Scan the entries below line by line and state how many lines contain the string "default", giving only the number.

++++++++

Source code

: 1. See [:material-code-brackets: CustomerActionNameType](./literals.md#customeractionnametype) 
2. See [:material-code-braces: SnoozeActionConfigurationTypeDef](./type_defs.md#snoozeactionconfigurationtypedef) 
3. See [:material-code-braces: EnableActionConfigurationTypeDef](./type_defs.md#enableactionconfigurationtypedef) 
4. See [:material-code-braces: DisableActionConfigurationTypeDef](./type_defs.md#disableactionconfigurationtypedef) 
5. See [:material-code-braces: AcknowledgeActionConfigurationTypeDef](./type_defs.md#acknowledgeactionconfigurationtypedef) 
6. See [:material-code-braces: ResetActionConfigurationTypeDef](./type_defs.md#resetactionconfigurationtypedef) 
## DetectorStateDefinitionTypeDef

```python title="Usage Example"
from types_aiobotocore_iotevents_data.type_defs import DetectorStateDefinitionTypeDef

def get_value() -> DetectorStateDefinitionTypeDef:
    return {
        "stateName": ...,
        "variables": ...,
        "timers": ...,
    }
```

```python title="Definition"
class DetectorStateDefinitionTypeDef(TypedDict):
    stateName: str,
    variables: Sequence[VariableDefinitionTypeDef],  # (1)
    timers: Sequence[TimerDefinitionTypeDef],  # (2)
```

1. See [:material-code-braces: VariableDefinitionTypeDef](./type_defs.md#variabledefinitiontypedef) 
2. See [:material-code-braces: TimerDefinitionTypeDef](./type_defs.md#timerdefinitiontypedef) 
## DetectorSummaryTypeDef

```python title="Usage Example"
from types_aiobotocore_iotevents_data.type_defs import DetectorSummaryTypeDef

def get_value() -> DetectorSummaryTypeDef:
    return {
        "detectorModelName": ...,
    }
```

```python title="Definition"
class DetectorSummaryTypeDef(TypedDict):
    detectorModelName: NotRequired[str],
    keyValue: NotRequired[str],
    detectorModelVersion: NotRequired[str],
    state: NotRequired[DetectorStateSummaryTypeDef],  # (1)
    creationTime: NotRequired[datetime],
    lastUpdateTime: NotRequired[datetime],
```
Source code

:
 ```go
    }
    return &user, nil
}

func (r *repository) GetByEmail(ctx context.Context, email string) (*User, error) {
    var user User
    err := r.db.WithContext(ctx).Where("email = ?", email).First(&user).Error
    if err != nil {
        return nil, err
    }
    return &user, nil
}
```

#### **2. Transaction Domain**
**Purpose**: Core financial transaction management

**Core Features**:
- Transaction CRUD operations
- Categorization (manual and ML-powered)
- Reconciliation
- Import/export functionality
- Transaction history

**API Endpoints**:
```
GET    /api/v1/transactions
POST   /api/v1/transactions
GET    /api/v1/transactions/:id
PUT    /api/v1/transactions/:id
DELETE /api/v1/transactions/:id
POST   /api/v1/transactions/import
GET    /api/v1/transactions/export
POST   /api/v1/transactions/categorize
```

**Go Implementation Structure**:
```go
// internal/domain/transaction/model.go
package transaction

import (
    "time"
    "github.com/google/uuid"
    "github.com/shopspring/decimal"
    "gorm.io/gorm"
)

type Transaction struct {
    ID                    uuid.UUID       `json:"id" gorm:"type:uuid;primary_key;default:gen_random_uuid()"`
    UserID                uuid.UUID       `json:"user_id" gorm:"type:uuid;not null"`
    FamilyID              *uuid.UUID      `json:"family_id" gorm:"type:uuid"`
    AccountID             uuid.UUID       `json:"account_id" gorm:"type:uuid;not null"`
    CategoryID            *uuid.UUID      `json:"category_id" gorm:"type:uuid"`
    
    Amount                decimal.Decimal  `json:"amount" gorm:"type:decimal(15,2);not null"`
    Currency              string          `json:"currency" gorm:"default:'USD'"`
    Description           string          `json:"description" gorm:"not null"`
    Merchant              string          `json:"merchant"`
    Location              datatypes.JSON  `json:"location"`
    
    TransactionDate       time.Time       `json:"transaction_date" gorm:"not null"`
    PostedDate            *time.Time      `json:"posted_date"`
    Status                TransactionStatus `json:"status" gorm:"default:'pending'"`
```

++++++++

RESPONSE TO THE EXERCISE: 3